Magnitude 6.4 earthquake hits Alaska’s North Slope
ANCHORAGE, Alaska: A magnitude 6.4 earthquake struck on Sunday near the native Alaskan village of Kaktovik and part of the Arctic National Wildlife Refuge where the Trump administration plans to allow oil drilling, but no injuries or damage were reported.
The temblor, which occurred just before 7am (1500 GMT), was the most powerful on record to hit Alaska’s oil-producing North Slope, said Paul Huang, a seismologist and deputy director of the National Tsunami Warning Centre in Palmer, Alaska.

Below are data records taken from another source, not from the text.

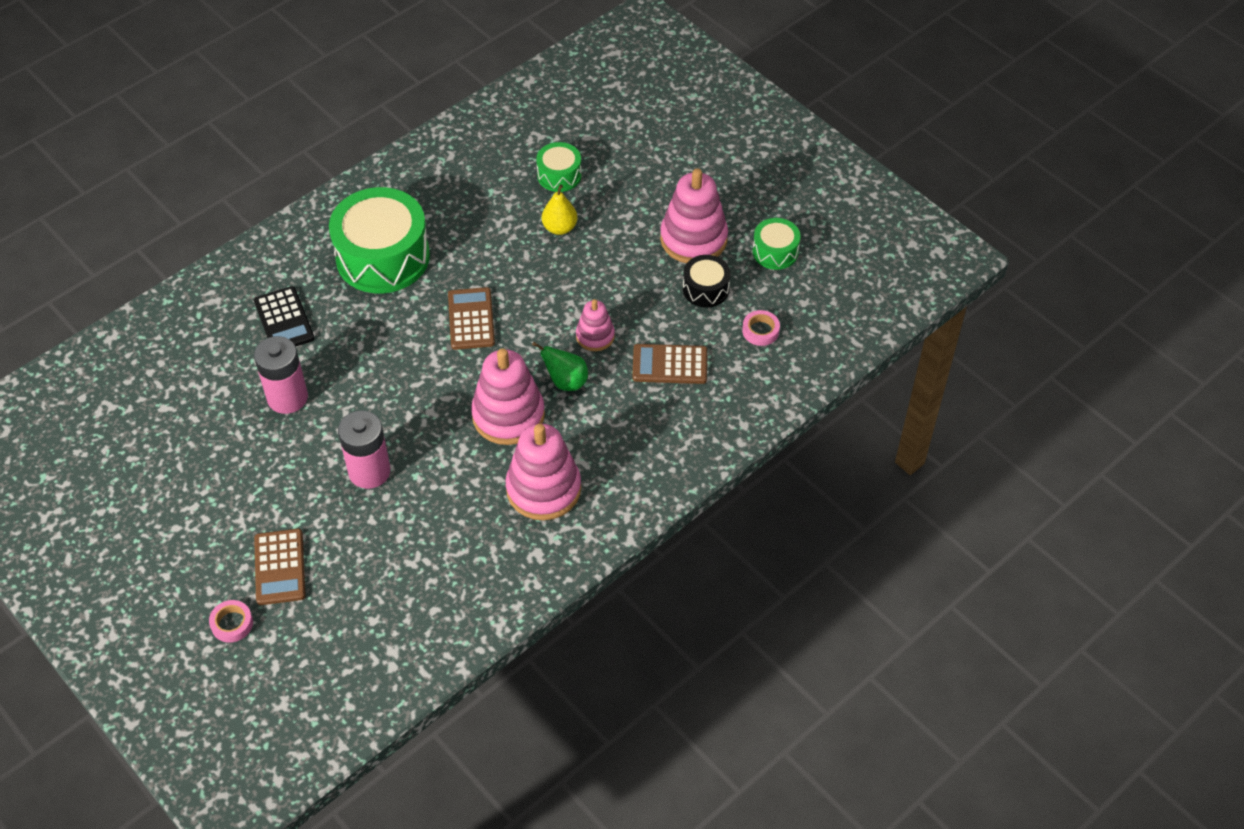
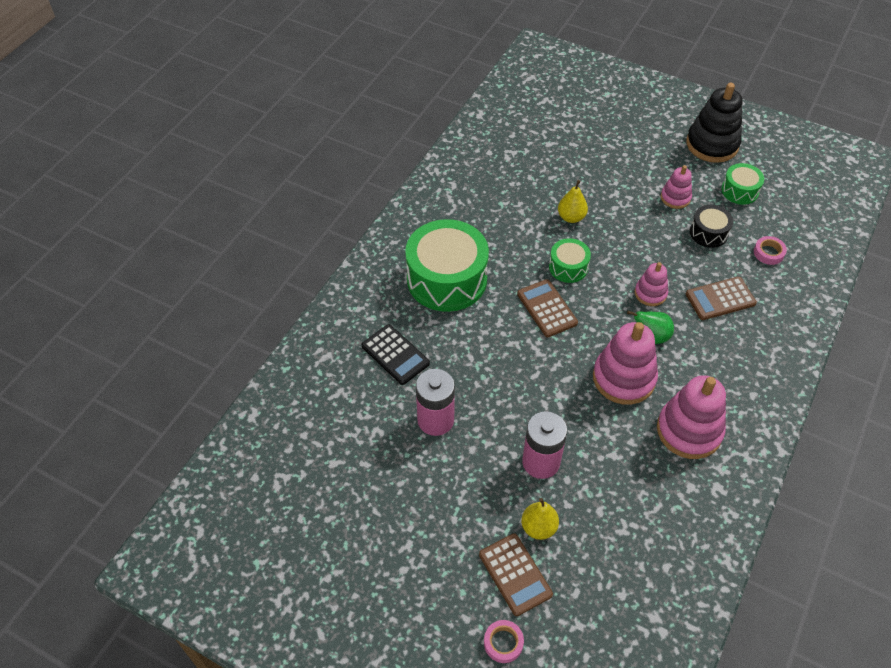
camera: 20 degrees left, 0 degrees up
green drum [536,142,582,192] -> green drum moved to [549,238,591,283]
pink stacking toy [660,169,728,263] -> pink stacking toy [661,165,692,209], size x0.55
none -> yellow pear [521,498,559,540]
none -> black stacking toy [686,83,742,163]

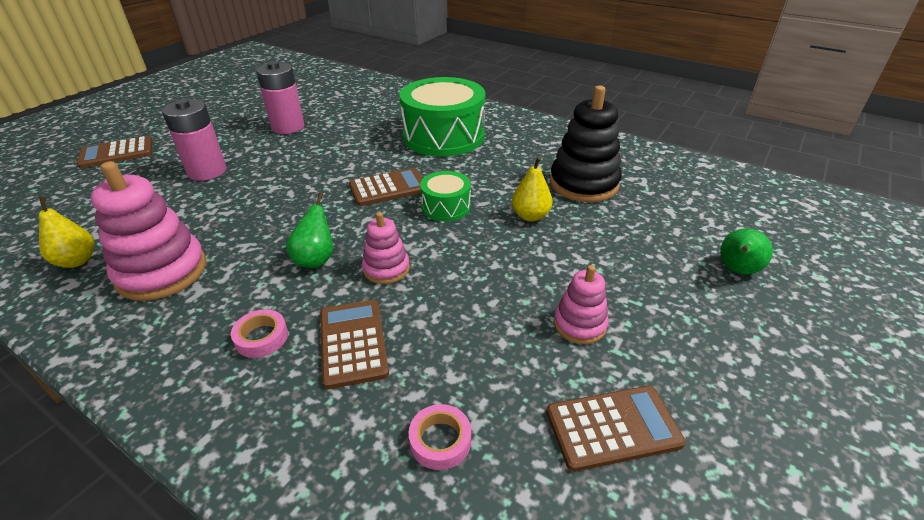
camera: 95 degrees right, 15 degrees down
black calculator [362,324,430,385] -> none
pink tape [484,620,524,663] -> pink tape moved to [231,309,288,358]
yellow pear [521,498,559,540] -> yellow pear moved to [39,196,95,268]
pink stacking toy [593,322,658,405] -> none
black stacking toy [686,83,742,163] -> black stacking toy moved to [550,86,622,202]
black drum [690,205,733,248] -> none
green drum [721,163,764,205] -> brown calculator [546,386,686,472]
none -> green pear [720,228,773,274]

No tsunami alert was generated, though ground motion was felt as far away as Fairbanks, Alaska, nearly 644 km to the south.
The quake had no impact on operations of the Trans Alaska Pipeline system that carries North Slope crude 1,300 km to the marine terminal at Valdez, according to a statement from Alyeska, the consortium that runs the pipeline.
Alyeska said it would conduct follow-up inspections of the pipeline and related facilities. Inspection teams likewise found nothing amiss at the Prudhoe Bay oil field about 137 km to the east, said Megan Baldino, a spokeswoman for BP Exploration (Alaska) Inc, which operates the field.
The quake, initially measured at a magnitude 6.5, was followed by a series of aftershocks, the largest of which was a 6.0 tremor, according to the US Geological Survey.